The $2$-category of monoids

First of all, even having one object is not invariant under equivalence. So perhaps a monoid is actually a category with a unique isomorphism class of objects. Then the way this issue is handled in topology is to consider a different 2-category: that of pointed categories, that is, categories with a distinguished object, functors preserving that object, and natural transformations which are the identity on that object. This fixes your problem: the category of pointed functors between two pointed monoids is discrete.

Kevin Carlson answered the question, but I thought I'd add my own answer based on his, with some more details.

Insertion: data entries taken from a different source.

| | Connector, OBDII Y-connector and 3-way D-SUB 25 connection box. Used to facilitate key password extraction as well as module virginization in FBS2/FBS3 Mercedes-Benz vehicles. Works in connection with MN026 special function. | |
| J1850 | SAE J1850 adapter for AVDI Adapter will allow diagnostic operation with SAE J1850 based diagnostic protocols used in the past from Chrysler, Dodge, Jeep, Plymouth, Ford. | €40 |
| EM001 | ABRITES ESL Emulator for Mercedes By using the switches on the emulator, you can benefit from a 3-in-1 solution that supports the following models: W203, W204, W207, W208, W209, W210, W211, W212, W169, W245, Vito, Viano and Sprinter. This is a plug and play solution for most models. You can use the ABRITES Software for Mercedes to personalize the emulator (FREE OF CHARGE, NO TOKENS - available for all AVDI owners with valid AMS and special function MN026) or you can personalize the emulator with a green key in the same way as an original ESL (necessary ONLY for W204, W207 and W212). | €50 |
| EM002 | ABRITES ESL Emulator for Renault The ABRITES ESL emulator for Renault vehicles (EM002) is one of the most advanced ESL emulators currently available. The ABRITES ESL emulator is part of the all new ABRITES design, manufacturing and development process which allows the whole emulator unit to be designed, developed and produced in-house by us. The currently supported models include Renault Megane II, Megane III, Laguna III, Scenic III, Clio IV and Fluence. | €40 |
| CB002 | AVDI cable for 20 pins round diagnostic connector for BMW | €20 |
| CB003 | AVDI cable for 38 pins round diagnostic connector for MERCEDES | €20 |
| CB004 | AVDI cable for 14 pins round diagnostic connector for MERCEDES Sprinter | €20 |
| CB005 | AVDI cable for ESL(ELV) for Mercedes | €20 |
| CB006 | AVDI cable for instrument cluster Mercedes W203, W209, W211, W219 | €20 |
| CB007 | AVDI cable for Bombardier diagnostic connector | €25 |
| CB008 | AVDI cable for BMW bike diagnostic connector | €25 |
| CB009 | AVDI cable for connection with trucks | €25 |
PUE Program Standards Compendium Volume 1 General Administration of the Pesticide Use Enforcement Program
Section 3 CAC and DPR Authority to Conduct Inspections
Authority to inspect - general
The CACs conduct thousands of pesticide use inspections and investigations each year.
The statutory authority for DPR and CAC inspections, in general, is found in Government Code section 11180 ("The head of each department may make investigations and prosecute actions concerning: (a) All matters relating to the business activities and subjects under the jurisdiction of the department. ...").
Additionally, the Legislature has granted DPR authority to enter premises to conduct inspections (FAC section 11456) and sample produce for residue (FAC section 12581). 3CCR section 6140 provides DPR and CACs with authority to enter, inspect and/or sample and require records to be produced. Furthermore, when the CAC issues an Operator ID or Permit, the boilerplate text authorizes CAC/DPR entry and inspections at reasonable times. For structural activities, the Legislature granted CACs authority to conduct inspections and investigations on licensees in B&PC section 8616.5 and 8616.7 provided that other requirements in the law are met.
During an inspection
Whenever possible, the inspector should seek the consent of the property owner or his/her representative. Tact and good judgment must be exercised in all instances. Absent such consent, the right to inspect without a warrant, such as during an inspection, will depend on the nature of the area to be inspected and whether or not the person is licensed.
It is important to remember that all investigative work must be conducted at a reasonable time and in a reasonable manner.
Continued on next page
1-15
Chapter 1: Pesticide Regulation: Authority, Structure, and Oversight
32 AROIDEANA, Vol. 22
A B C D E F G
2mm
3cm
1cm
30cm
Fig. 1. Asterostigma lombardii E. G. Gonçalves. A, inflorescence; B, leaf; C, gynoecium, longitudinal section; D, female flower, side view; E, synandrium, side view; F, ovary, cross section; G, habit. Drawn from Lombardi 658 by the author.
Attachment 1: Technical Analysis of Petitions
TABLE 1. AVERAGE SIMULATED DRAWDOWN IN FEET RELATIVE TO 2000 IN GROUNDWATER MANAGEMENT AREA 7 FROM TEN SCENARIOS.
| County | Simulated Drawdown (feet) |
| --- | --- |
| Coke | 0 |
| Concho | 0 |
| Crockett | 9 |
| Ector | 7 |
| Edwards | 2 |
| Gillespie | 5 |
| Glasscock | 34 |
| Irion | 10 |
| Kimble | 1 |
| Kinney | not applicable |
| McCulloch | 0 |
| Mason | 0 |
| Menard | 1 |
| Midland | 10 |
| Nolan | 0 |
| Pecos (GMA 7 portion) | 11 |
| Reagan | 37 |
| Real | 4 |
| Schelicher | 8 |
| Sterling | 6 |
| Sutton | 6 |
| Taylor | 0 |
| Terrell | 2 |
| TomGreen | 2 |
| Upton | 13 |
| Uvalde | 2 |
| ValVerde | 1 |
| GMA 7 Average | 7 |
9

The ($1$-)category $\mathbf{Set}$ lives inside the $2$-category $\mathbf{Cat}$, as the full sub-$2$-category on the discrete categories. The inclusion $F:\mathbf{Set}\to\mathbf{Cat}$ has a right adjoint $U:\mathbf{Cat}\to\mathbf{Set}$ that sends a category to its set of isomorphism classes.

So a "category with one object" (or, to better respect the principle of equivalence, a "category with one isomorphism class of objects") is precisely a category $\mathcal{M}$ such that there's a bijection $1\to U\mathcal M$. Since there's at most one such bijection we could equally well say that it's a category equipped with a bijection $a:1\to U\mathcal M$. But as I said in the question, this gives a $2$-category with unwanted $2$-morphisms.

Instead, the correct definition is to look at categories equipped with a particular object to which every other object is isomorphic. An object is precisely a functor from the terminal category, and the terminal category is equivalent to $F1$. So we define a monoid to be a category $\mathcal M$ equipped with a functor $a:F1\to\mathcal M$ which corresponds to a bijection $1\to U\mathcal M$ under the isomorphism $\mathrm{Hom}(F1,\mathcal M)\cong\mathrm{Hom}(1,U\mathcal M)$ given by the adjunction.

Based on this definition, it makes sense to say that a morphism between monoids $(\mathcal M,a)\to(\mathcal N,b)$ is a functor $f:\mathcal M\to\mathcal N$ such that $f\circ a\simeq b$, and that a 2-morphism $f\to g$ is given by a natural transformation $\alpha:f\to g$ such that $(\alpha\circ f)_\bullet = g(\mathrm{id}_\bullet)$ (where $\bullet$ is the object of $1$). Of course there is in fact only one such natural transformation, so this version of $\mathbf{Mon}$ is indeed a $1$-category.

The sort of definition we gave above is actually quite common in mathematics. Two similar definitions arise from the usual adjunction between $\mathbf{Set}$ and $\mathbf{Vect}$. A basis $S$ of a vector space $V$ is precisely a function $f:S\to UV$ that the corresponding function $FS\to V$ is an isomorphism. Dually a vector space structure $V$ on a set $S$ is a function $FS\to V$ such that the corresponding function $S\to UV$ is a bijection.

By analogy, we could say that a monoid is not a "category with one object" but rather a "category structure on the set with one element". This gives some intuition for why monoids only form a $1$-category. Categories naturally form $2$-categories, but structures based on sets are only sophisticated enough to form $1$-categories.

In fact, I believe that if we allow any set $S$ in place of $1$ in the above definition of a monoid then we get a definition of the $1$-category of categories. So we could also define monoids by first passing to this $1$-category, and then looking at the "categories with one object" within it.